* **Requirements**
Arrange the stretch from the start of the entries through the line containing "v(-157.43, 388.96) *" as a Markdown table with the columns Row and Text. Give each line its own numbered row, and leave out blank lines.

* **Given records**
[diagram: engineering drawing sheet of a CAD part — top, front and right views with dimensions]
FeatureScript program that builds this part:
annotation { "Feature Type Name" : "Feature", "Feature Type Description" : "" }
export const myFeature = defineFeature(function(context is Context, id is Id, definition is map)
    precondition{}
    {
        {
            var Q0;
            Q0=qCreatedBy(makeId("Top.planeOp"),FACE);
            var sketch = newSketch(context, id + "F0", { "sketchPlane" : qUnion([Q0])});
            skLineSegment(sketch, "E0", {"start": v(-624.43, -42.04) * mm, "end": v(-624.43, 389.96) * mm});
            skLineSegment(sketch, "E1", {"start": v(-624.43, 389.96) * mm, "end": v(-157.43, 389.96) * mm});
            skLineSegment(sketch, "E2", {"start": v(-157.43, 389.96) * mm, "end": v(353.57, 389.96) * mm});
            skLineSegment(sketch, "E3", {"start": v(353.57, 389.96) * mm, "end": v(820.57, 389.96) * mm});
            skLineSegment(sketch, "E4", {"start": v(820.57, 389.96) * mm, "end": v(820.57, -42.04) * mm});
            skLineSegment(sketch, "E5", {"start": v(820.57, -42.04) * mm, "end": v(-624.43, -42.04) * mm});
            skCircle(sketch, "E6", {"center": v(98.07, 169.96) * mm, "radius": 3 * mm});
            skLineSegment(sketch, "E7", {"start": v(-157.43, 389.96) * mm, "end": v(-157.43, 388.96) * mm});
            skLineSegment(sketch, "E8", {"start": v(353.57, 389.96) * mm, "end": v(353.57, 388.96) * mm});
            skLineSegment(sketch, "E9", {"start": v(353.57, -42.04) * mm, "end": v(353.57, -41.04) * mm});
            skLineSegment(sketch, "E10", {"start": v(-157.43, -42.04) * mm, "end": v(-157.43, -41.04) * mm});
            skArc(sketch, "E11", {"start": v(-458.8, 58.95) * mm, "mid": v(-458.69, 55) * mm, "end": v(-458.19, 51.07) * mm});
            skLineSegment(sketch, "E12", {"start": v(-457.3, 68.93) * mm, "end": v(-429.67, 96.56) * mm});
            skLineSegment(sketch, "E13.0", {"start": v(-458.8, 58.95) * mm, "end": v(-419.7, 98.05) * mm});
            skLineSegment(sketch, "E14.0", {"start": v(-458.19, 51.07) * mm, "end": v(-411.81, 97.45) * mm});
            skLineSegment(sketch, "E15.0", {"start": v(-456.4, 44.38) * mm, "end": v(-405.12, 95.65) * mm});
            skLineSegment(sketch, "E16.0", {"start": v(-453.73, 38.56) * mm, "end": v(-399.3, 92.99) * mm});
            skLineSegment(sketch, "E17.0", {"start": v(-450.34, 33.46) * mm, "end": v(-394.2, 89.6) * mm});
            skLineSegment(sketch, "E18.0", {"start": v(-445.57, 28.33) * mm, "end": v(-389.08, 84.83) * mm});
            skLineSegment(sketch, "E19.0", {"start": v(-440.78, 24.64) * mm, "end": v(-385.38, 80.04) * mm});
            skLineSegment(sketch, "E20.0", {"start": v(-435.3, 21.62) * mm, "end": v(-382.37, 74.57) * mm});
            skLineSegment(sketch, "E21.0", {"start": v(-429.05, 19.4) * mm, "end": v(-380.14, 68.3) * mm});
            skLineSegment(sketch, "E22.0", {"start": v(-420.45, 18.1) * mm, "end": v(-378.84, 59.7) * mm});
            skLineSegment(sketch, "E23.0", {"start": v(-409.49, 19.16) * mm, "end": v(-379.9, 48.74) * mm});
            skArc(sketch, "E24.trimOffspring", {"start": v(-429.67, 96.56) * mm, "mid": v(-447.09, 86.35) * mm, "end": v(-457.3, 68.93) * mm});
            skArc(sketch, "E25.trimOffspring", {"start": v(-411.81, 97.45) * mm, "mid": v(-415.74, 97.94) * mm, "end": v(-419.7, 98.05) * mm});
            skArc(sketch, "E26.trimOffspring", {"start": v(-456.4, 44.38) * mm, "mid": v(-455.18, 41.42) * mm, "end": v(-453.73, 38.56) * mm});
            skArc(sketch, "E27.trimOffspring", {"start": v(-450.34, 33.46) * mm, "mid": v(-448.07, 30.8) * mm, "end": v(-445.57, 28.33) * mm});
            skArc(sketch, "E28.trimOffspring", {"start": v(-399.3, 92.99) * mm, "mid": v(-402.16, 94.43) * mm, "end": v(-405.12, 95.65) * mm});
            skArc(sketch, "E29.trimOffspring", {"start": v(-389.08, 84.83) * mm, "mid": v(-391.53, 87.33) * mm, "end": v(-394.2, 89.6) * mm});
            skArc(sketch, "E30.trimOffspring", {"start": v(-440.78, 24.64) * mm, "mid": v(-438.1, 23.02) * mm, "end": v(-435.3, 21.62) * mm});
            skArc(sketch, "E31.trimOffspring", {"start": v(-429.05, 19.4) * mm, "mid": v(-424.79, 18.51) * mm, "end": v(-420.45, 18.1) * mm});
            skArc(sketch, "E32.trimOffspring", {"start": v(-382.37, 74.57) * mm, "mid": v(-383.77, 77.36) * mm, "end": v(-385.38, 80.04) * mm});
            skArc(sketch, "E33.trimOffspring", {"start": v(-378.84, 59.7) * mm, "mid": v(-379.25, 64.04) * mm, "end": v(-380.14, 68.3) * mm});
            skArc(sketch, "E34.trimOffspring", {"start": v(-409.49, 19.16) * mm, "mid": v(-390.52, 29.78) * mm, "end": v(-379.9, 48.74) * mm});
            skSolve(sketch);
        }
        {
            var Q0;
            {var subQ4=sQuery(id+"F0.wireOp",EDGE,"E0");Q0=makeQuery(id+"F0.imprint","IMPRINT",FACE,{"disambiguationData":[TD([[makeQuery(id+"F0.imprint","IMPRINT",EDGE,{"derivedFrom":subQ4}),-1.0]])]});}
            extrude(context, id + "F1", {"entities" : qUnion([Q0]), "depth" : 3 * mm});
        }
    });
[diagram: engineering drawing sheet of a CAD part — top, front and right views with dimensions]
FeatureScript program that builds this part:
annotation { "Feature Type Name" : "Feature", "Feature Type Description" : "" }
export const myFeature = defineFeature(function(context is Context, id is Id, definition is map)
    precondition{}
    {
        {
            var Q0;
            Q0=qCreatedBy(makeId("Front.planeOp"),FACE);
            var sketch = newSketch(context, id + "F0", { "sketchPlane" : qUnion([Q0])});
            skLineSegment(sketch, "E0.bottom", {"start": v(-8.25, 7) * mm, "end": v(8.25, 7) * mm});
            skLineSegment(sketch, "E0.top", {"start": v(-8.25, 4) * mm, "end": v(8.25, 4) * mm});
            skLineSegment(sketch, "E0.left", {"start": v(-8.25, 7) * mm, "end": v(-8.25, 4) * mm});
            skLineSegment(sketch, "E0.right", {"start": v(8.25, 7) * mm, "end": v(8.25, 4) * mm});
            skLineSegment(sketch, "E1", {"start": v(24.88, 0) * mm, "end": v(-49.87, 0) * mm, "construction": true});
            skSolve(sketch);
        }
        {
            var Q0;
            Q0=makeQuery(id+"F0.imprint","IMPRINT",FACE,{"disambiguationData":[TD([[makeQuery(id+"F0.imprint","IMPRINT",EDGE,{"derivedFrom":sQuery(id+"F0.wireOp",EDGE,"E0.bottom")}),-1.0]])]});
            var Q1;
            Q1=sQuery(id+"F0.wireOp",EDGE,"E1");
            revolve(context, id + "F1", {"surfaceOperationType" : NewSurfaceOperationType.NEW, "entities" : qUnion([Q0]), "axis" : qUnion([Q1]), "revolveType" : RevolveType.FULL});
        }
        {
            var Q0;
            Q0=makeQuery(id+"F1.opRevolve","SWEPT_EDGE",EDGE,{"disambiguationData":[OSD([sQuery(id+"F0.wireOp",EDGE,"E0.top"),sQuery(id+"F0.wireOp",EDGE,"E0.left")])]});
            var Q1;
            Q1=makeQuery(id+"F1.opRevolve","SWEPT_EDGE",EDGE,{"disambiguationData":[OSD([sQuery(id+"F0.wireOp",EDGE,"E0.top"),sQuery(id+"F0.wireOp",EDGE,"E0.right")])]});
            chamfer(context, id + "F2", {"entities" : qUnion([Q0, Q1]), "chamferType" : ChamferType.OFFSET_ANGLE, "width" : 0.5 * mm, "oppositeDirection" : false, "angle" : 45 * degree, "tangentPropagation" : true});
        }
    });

* **Complete answer**
| Row | Text |
|---|---|
| 1 | [diagram: engineering drawing sheet of a CAD part — top, front and right views with dimensions] |
| 2 | FeatureScript program that builds this part: |
| 3 | annotation { "Feature Type Name" : "Feature", "Feature Type Description" : "" } |
| 4 | export const myFeature = defineFeature(function(context is Context, id is Id, definition is map) |
| 5 |     precondition{} |
| 6 |     { |
| 7 |         { |
| 8 |             var Q0; |
| 9 |             Q0=qCreatedBy(makeId("Top.planeOp"),FACE); |
| 10 |             var sketch = newSketch(context, id + "F0", { "sketchPlane" : qUnion([Q0])}); |
| 11 |             skLineSegment(sketch, "E0", {"start": v(-624.43, -42.04) * mm, "end": v(-624.43, 389.96) * mm}); |
| 12 |             skLineSegment(sketch, "E1", {"start": v(-624.43, 389.96) * mm, "end": v(-157.43, 389.96) * mm}); |
| 13 |             skLineSegment(sketch, "E2", {"start": v(-157.43, 389.96) * mm, "end": v(353.57, 389.96) * mm}); |
| 14 |             skLineSegment(sketch, "E3", {"start": v(353.57, 389.96) * mm, "end": v(820.57, 389.96) * mm}); |
| 15 |             skLineSegment(sketch, "E4", {"start": v(820.57, 389.96) * mm, "end": v(820.57, -42.04) * mm}); |
| 16 |             skLineSegment(sketch, "E5", {"start": v(820.57, -42.04) * mm, "end": v(-624.43, -42.04) * mm}); |
| 17 |             skCircle(sketch, "E6", {"center": v(98.07, 169.96) * mm, "radius": 3 * mm}); |
| 18 |             skLineSegment(sketch, "E7", {"start": v(-157.43, 389.96) * mm, "end": v(-157.43, 388.96) * mm}); |